╭─ EXERCISE INPUTS
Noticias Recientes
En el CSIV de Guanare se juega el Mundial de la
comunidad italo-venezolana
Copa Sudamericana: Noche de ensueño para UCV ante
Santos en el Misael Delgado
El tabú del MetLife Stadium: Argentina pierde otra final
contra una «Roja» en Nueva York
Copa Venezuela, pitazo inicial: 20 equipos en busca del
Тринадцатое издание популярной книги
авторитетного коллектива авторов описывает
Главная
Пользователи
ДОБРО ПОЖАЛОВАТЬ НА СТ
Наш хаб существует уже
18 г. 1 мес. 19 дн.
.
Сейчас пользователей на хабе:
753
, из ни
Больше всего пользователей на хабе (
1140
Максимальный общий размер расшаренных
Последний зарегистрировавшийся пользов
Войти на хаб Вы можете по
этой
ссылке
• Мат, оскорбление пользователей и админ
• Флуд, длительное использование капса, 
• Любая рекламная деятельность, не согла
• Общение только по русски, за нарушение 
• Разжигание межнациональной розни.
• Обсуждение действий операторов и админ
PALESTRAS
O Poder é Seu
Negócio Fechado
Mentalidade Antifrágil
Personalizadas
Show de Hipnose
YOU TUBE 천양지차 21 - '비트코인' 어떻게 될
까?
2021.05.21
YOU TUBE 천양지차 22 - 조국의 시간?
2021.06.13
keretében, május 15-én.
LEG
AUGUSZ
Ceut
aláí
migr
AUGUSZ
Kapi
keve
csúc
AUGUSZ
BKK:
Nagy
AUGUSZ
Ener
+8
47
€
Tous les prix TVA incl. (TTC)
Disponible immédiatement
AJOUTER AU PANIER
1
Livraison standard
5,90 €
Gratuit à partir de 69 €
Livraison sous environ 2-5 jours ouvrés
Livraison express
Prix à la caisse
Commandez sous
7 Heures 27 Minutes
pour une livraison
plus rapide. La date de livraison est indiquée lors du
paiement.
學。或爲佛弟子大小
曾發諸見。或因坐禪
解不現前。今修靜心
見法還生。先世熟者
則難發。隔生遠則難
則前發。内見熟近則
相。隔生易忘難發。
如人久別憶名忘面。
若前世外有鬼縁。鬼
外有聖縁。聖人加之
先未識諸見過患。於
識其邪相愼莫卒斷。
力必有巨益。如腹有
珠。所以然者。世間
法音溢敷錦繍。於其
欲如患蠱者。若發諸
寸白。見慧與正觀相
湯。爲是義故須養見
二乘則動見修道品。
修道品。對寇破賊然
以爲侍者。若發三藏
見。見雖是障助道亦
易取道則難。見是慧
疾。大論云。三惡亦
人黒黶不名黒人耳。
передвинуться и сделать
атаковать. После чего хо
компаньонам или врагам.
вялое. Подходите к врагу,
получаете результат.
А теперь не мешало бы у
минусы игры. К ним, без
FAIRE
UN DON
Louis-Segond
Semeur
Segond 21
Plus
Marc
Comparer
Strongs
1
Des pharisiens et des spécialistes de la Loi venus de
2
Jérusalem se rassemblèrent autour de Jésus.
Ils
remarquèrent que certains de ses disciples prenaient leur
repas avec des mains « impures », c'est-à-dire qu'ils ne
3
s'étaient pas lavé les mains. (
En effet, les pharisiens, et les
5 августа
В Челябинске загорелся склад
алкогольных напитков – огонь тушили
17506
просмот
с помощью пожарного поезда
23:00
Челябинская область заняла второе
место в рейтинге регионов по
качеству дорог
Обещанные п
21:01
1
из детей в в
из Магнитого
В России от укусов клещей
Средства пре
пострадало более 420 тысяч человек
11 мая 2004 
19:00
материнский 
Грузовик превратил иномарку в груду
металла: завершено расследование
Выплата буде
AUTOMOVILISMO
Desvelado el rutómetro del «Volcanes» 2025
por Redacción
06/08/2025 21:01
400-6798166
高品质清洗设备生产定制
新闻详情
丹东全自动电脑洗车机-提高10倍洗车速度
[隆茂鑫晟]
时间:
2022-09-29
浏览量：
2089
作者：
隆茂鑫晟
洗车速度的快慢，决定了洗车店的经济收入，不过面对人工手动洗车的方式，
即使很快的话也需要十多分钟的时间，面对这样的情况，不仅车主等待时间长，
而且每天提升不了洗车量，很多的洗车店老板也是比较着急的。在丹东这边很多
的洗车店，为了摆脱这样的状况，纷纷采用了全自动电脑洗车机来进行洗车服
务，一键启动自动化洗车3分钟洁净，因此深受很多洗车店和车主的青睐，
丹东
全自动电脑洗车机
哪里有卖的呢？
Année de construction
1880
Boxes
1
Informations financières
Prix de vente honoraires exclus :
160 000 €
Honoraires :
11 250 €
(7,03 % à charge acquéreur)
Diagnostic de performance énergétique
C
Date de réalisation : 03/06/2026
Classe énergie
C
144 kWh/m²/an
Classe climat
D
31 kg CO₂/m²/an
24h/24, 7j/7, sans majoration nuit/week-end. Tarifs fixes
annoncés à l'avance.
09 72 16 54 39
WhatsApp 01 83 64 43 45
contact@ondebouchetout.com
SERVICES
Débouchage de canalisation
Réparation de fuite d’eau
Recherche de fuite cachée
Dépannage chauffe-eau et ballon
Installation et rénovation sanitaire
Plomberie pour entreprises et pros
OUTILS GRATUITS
╰─
WHAT THE TASK REQUIRES: Can you give back the stretch from the start of the data through the line containing "вялое. Подходите к" with "Disponible immédiatement" changed to "Disponible sous 48 heures" and every other line left as it is?

WRITTEN SOLUTION:
Noticias Recientes
En el CSIV de Guanare se juega el Mundial de la
comunidad italo-venezolana
Copa Sudamericana: Noche de ensueño para UCV ante
Santos en el Misael Delgado
El tabú del MetLife Stadium: Argentina pierde otra final
contra una «Roja» en Nueva York
Copa Venezuela, pitazo inicial: 20 equipos en busca del
Тринадцатое издание популярной книги
авторитетного коллектива авторов описывает
Главная
Пользователи
ДОБРО ПОЖАЛОВАТЬ НА СТ
Наш хаб существует уже
18 г. 1 мес. 19 дн.
.
Сейчас пользователей на хабе:
753
, из ни
Больше всего пользователей на хабе (
1140
Максимальный общий размер расшаренных
Последний зарегистрировавшийся пользов
Войти на хаб Вы можете по
этой
ссылке
• Мат, оскорбление пользователей и админ
• Флуд, длительное использование капса, 
• Любая рекламная деятельность, не согла
• Общение только по русски, за нарушение 
• Разжигание межнациональной розни.
• Обсуждение действий операторов и админ
PALESTRAS
O Poder é Seu
Negócio Fechado
Mentalidade Antifrágil
Personalizadas
Show de Hipnose
YOU TUBE 천양지차 21 - '비트코인' 어떻게 될
까?
2021.05.21
YOU TUBE 천양지차 22 - 조국의 시간?
2021.06.13
keretében, május 15-én.
LEG
AUGUSZ
Ceut
aláí
migr
AUGUSZ
Kapi
keve
csúc
AUGUSZ
BKK:
Nagy
AUGUSZ
Ener
+8
47
€
Tous les prix TVA incl. (TTC)
Disponible sous 48 heures
AJOUTER AU PANIER
1
Livraison standard
5,90 €
Gratuit à partir de 69 €
Livraison sous environ 2-5 jours ouvrés
Livraison express
Prix à la caisse
Commandez sous
7 Heures 27 Minutes
pour une livraison
plus rapide. La date de livraison est indiquée lors du
paiement.
學。或爲佛弟子大小
曾發諸見。或因坐禪
解不現前。今修靜心
見法還生。先世熟者
則難發。隔生遠則難
則前發。内見熟近則
相。隔生易忘難發。
如人久別憶名忘面。
若前世外有鬼縁。鬼
外有聖縁。聖人加之
先未識諸見過患。於
識其邪相愼莫卒斷。
力必有巨益。如腹有
珠。所以然者。世間
法音溢敷錦繍。於其
欲如患蠱者。若發諸
寸白。見慧與正觀相
湯。爲是義故須養見
二乘則動見修道品。
修道品。對寇破賊然
以爲侍者。若發三藏
見。見雖是障助道亦
易取道則難。見是慧
疾。大論云。三惡亦
人黒黶不名黒人耳。
передвинуться и сделать
атаковать. После чего хо
компаньонам или врагам.
вялое. Подходите к врагу,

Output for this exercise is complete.